Et il fit quelques pas vers la porte.
– Demeurez, Louis! dit alors la duchesse de Nemours.
Le cardinal s’arrêta net. Car dans ces âges, l’autorité de la mère de famille était encore incontestée.
– Demeurez, mon frère, ajouta le Balafré. Quelle que soit la décision qui sortira d’ici, il faut qu’elle soit prise en commun… Avec vous, je suis tout. Sans vous, je suis bien peu.

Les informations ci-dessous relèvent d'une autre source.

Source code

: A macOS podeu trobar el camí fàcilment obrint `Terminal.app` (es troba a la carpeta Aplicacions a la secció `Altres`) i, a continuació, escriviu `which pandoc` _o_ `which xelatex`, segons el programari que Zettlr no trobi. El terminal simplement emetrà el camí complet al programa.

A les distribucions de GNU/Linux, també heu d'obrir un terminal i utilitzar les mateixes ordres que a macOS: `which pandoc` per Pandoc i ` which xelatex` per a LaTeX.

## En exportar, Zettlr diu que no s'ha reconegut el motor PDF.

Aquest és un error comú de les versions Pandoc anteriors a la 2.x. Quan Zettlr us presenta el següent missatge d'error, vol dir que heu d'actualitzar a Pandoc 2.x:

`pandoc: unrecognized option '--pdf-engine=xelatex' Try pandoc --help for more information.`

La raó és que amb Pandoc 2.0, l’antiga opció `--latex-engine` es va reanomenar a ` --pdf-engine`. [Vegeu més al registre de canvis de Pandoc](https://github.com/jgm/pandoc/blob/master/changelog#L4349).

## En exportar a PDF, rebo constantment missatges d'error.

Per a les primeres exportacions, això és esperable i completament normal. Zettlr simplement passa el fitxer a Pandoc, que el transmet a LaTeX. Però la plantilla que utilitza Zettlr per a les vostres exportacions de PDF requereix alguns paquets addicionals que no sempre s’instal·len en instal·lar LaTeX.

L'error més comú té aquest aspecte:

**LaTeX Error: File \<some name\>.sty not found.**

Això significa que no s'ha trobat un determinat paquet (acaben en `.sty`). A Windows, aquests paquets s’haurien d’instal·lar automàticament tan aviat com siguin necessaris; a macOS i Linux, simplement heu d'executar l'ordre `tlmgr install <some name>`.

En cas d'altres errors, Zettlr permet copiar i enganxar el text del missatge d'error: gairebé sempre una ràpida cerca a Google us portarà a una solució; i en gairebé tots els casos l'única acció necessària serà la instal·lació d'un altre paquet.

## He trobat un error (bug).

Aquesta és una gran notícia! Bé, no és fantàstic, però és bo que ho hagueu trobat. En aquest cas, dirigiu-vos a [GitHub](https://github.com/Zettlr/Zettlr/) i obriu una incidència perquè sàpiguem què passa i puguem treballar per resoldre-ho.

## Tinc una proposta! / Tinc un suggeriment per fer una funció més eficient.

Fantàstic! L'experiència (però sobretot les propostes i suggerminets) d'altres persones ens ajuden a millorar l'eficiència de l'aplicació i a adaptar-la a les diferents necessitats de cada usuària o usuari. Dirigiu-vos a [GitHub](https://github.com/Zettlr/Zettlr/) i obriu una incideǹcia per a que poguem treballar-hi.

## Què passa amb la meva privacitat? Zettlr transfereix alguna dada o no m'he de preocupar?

Le cardinal, flatté d’avoir humilié ne fût-ce qu’un instant l’intraitable orgueil de son frère, reprit sa place en disant:
– D’ailleurs, mon cher Henri, je vais vous apprendre une petite chose qui va sans doute modifier vos idées: Valois est loin d’être aussi malade que le prétendent sa mère et Miron [14]. Il n’a nulle envie de mourir. Je le sais par son confesseur, qui l’approchant à toute heure, a pu se rendre compte de son véritable état. Que diriez-vous donc si au lieu d’une année que vous demande la Médicis, il vous fallait attendre cinq ans, dix ans même? Que devient dès lors votre plan?
– L’année écoulée, fit vivement le Balafré qui espérait ramener la famille à ses idées, je redeviens libre, je ne suis plus enchaîné par mon serment… Et alors il sera temps… Qu’en dites-vous, ma mère?…
Le cardinal haussa les épaules, Mayenne tira sur sa barbiche, et la duchesse de Montpensier fit cliqueter ses ciseaux d’or. Les deux frères et la sœur se regardèrent d’un air qui voulait dire:
– Rien à faire!…
La mère des Guise darda alors son clair regard sur son fils aîné.
Et d’une voix sourde où se devinait une haine invétérée que les ans n’avaient pu émousser, la mère des Guise parla:
– Henri, dit-elle, voici là le portrait de votre père et, vous pouvez m’en croire, c’est son esprit même qui m’anime. Ce portrait, s’il pouvait parler, vous dirait: «Mon fils, j’ai été lâchement assassiné par un de ces misérables huguenots qui insultent l’Église et qui ont frappé en moi le ferme serviteur de Dieu. Au nom de l’Église bafouée, au nom de mon sang qu’ils ont versé, vengeance, mon fils, vengeance!…»
– Nous avons fait la Saint-Barthélémy, dit Henri d’une voix sombre, et nous en avons tué vingt mille.
– Oui, reprit la vieille duchesse avec un sourire terrible, nous en avons tué quelques-uns… mais ce n’est pas assez!…
– Que faut-il donc?
La mère des Guise eut un geste large.
– Il faut, dit-elle, l’extermination complète de la secte! Il faut que sur toute la surface du royaume, il ne se trouve plus un seul homme qui puisse dire: «Je suis de la même religion que Poltrot qui tua François de Lorraine sous les murs d’Orléans!» Et pour accomplir cette grande œuvre, il faut à ce royaume un roi tel que vous, mon fils!
L’orgueil de la mère éclatait dans ce mot.
– Un roi, continua-t-elle, qui puisse entreprendre la grande chevauchée sanglante, un roi dont le flamboyant aspect sème la terreur sur les champs de bataille, et qui, l’estramaçon dans la main, parcoure la France pour le dépeupler à jamais de la race maudite!… Un roi, enfin, qui méritant le nom de fils de David, beau comme vous, indomptable comme vous, terrible comme vous, marche de victoire en victoire, recommence Vassy, refasse Jarnac et Moncontour et achève la Saint-Barthélémy… C’est vous, mon fils, qui êtes ce roi!
Emporté par l’ardente parole, le Balafré haletait. Le cardinal frémissait, Marie souriait. Et Mayenne, les mains croisées sur son ventre, écoutait.
[14] Miron, médecin du roi Henri III.